What is needed >>
Copy the lines below word for word, skipping any image.

Dataset entries
═══
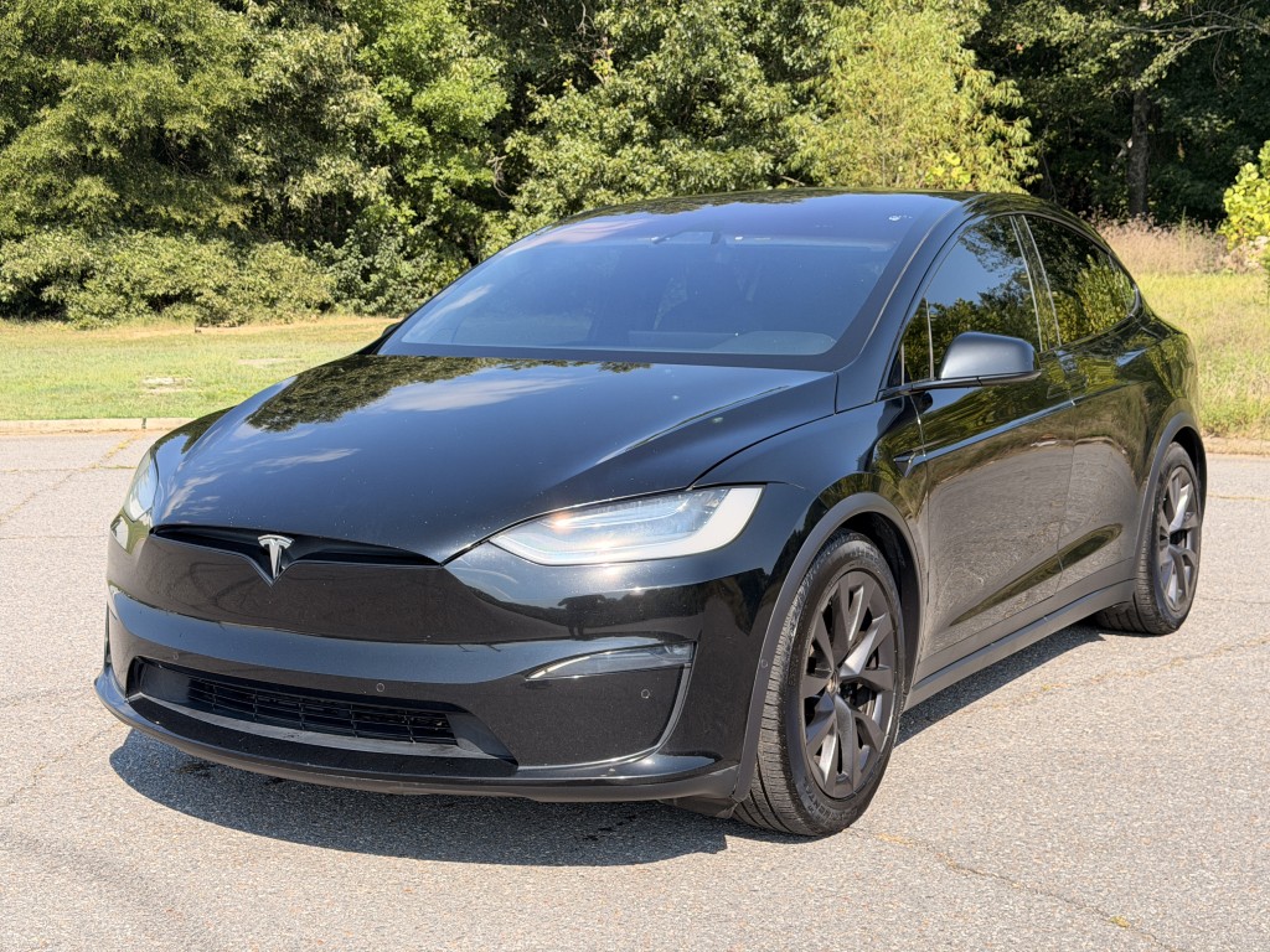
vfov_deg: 30.3
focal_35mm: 48
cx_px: 635
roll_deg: -0.4
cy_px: 476
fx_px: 1761
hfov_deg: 39.7
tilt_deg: -6.8
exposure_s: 1/2494
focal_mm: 6.76
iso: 100
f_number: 1.78
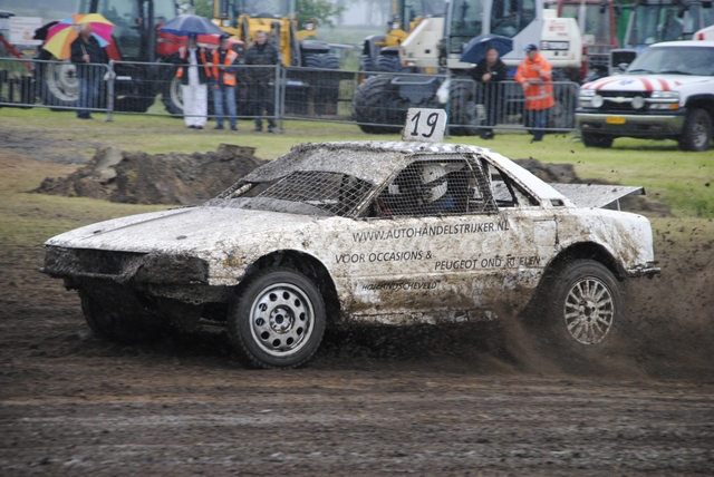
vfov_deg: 7.3
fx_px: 3722
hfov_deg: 11.0
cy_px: 238
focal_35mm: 188
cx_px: 357
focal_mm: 125
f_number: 5.6
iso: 640
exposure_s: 1/500
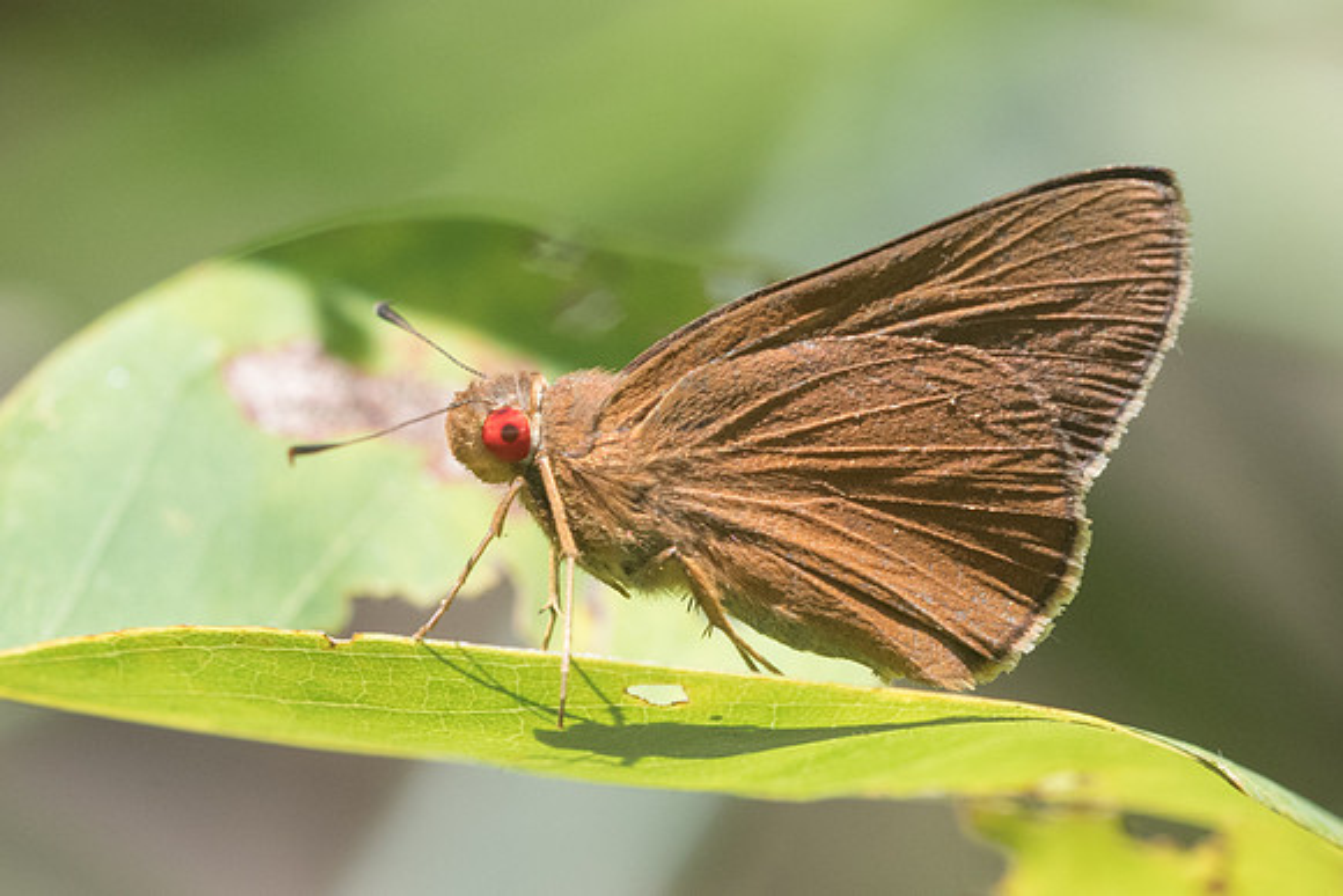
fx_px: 14681
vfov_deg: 3.5
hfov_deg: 5.2
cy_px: 483
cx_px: 844
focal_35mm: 393
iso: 800
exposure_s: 1/320
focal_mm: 150
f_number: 11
═══
Task solution >>
vfov_deg: 30.3
focal_35mm: 48
cx_px: 635
roll_deg: -0.4
cy_px: 476
fx_px: 1761
hfov_deg: 39.7
tilt_deg: -6.8
exposure_s: 1/2494
focal_mm: 6.76
iso: 100
f_number: 1.78
vfov_deg: 7.3
fx_px: 3722
hfov_deg: 11.0
cy_px: 238
focal_35mm: 188
cx_px: 357
focal_mm: 125
f_number: 5.6
iso: 640
exposure_s: 1/500
fx_px: 14681
vfov_deg: 3.5
hfov_deg: 5.2
cy_px: 483
cx_px: 844
focal_35mm: 393
iso: 800
exposure_s: 1/320
focal_mm: 150
f_number: 11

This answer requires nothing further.